When integrating with Atlos, you will need to provide an API token in your configuration. You can learn more about Atlos and how to get an API token here. You will have to provide this token to the atlos_feeder, atlos_storage, and atlos_db steps in your orchestration file. If you use a custom or self-hosted Atlos instance, you can also specify the atlos_url option to point to your custom instance's URL. For example:

# orchestration.yaml content
steps:
  feeder: atlos_feeder
  archivers: # order matters
    - youtubedl_archiver
  enrichers:
    - thumbnail_enricher
    - hash_enricher
  formatter: html_formatter
  storages:
    - atlos_storage
  databases:
    - console_db
    - atlos_db

configurations:
  atlos_feeder:
    atlos_url: "https://platform.atlos.org" # optional
    api_token: "...your API token..."
  atlos_db:
    atlos_url: "https://platform.atlos.org" # optional
    api_token: "...your API token..."
  atlos_storage:
    atlos_url: "https://platform.atlos.org" # optional
    api_token: "...your API token..."
  hash_enricher:
    algorithm: "SHA-256"

Running on Google Sheets Feeder (gsheet_feeder)

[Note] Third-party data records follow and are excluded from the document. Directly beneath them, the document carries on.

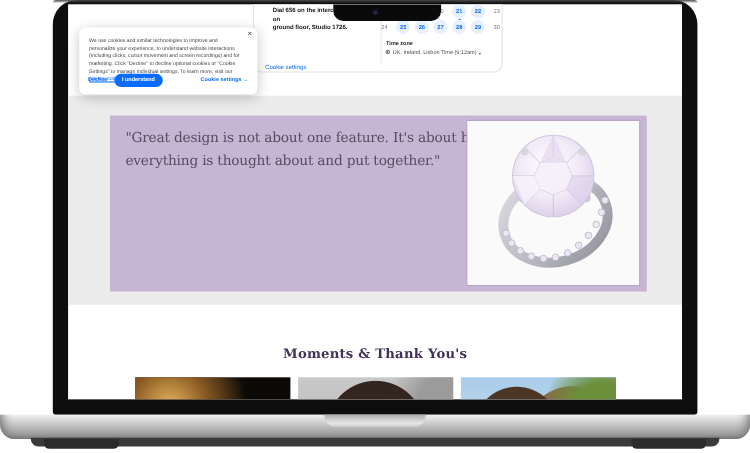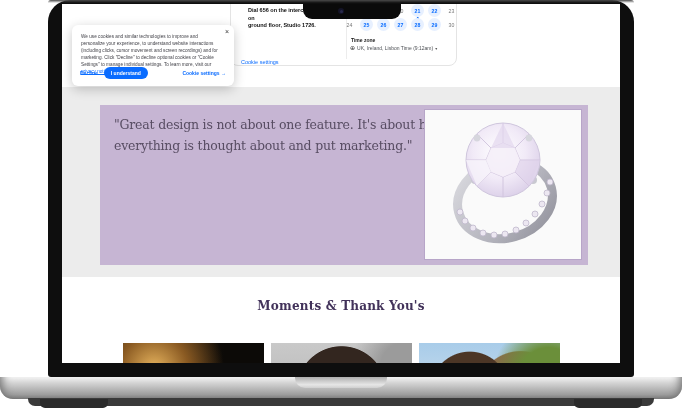--- a/index.html
+++ b/index.html
@@ -48,21 +48,21 @@
   .btn-accept { font-size:5px; color:#fff; background:#0a6cff; border:none; border-radius:8px; padding:3px 7px; font-weight:bold; font-family:inherit; }
   .link-cookie-settings { margin-left:auto; font-size:5px; color:#0a6cff; font-weight:bold; }
 
   
   .gray-band { position:absolute; left:0; top:83px; width:558px; height:190px; background:#ececec; }
   .hero { position:absolute; left:38px; top:18px; width:488px; height:160px; background:#c6b5d3; overflow:hidden; }
   .quote { position:absolute; left:14px; top:9px; font-family:"DejaVu Serif", serif; font-size:12.5px; letter-spacing:-0.2px; line-height:21px; color:#584d63; white-space:nowrap; }
   .ring-box { position:absolute; left:325px; top:5px; width:156px; height:149px; background:#fafafa; box-shadow:0 0 0 1px #b7a5c8; }
 
   
-  .moments-heading { position:absolute; left:0; top:295px; width:558px; text-align:center; font-family:"DejaVu Serif", serif; font-size:12px; font-weight:600; color:#42325a; letter-spacing:.2px; }
+  .moments-heading { position:absolute; left:0; top:310px; width:558px; text-align:center; font-family:"DejaVu Serif", serif; font-size:12px; font-weight:600; color:#42325a; letter-spacing:.2px; }
   .photo-row { position:absolute; left:0; top:339px; width:558px; display:flex; justify-content:center; gap:7px; }
   .photo { width:141px; height:40px; }
   .photo-1 { background:radial-gradient(circle at 22% 65%, #e8b55f 0%, #8a5a22 30%, rgba(0,0,0,0) 62%), linear-gradient(100deg, #2c2013, #0c0a07 70%); }
   .photo-2 { background:radial-gradient(circle at 50% 120%, #33261f 52%, rgba(0,0,0,0) 53%), radial-gradient(circle at 95% 60%, #9b9b9b 18%, rgba(0,0,0,0) 40%), linear-gradient(#c9c9c9, #bdbdbd); }
   .photo-3 { background:radial-gradient(circle at 92% 85%, #6b8f3a 22%, rgba(0,0,0,0) 42%), radial-gradient(circle at 36% 120%, #4c3626 38%, rgba(0,0,0,0) 39%), radial-gradient(circle at 72% 130%, #8a6b4a 38%, rgba(0,0,0,0) 39%), linear-gradient(#a8cce9, #c2d9ec); }
 </style>
 </head>
 <body>
 
 <div class="stage">
@@ -100,21 +100,21 @@
             <span>UK, Ireland, Lisbon Time (9:12am)</span>
             <span class="tz-caret">▾</span>
           </div>
           <div class="page-cookie-link">Cookie settings</div>
         </div>
 
         <div class="gray-band">
           <div class="hero">
             <div class="quote">
               <div>"Great design is not about one feature. It's about how</div>
-              <div>everything is thought about and put marketing."</div>
+              <div>everything is thought about and put together."</div>
             </div>
             <div class="ring-box">
               <svg width="156" height="149" viewBox="0 0 156 149">
                 <defs>
                   <radialGradient id="diaGrad" cx="45%" cy="40%" r="65%">
                     <stop offset="0%" stop-color="#ffffff"></stop>
                     <stop offset="55%" stop-color="#f1eaf7"></stop>
                     <stop offset="100%" stop-color="#d9cde7"></stop>
                   </radialGradient>
                   <linearGradient id="bandGrad" x1="0" y1="0" x2="1" y2="1">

The --gsheet_feeder.sheet property is the name of the Google Sheet to check for URLs. This sheet must have been shared with the Google Service account used by gspread. This sheet must also have specific columns (case-insensitive) in the header as specified in gsheet_feeder.manifest.py. The default names of these columns and their purpose is:

Inputs:

Link (required): the URL of the post to archive
Destination folder: custom folder for archived file (regardless of storage)

Outputs:

Archive status (required): Status of archive operation
Archive location: URL of archived post
Archive date: Date archived
Thumbnail: Embeds a thumbnail for the post in the spreadsheet
Timestamp: Timestamp of original post
Title: Post title
Text: Post text
Screenshot: Link to screenshot of post
Hash: Hash of archived HTML file (which contains hashes of post media) - for checksums/verification
Perceptual Hash: Perceptual hashes of found images - these can be used for de-duplication of content
WACZ: Link to a WACZ web archive of post
ReplayWebpage: Link to a ReplayWebpage viewer of the WACZ archive

For example, this is a spreadsheet configured with all of the columns for the auto archiver and a few URLs to archive. (Note that the column names are not case sensitive.)

Now the auto archiver can be invoked, with this command in this example: docker run --rm -v $PWD/secrets:/app/secrets -v $PWD/local_archive:/app/local_archive bellingcat/auto-archiver:dockerize --config secrets/orchestration-global.yaml --gsheet_feeder.sheet "Auto archive test 2023-2". Note that the sheet name has been overridden/specified in the command line invocation.

When the auto archiver starts running, it updates the "Archive status" column.

The links are downloaded and archived, and the spreadsheet is updated to the following:

Note that the first row is skipped, as it is assumed to be a header row (--gsheet_feeder.header=1 and you can change it if you use more rows above). Rows with an empty URL column, or a non-empty archive column are also skipped. All sheets in the document will be checked.

The "archive location" link contains the path of the archived file, in local storage, S3, or in Google Drive.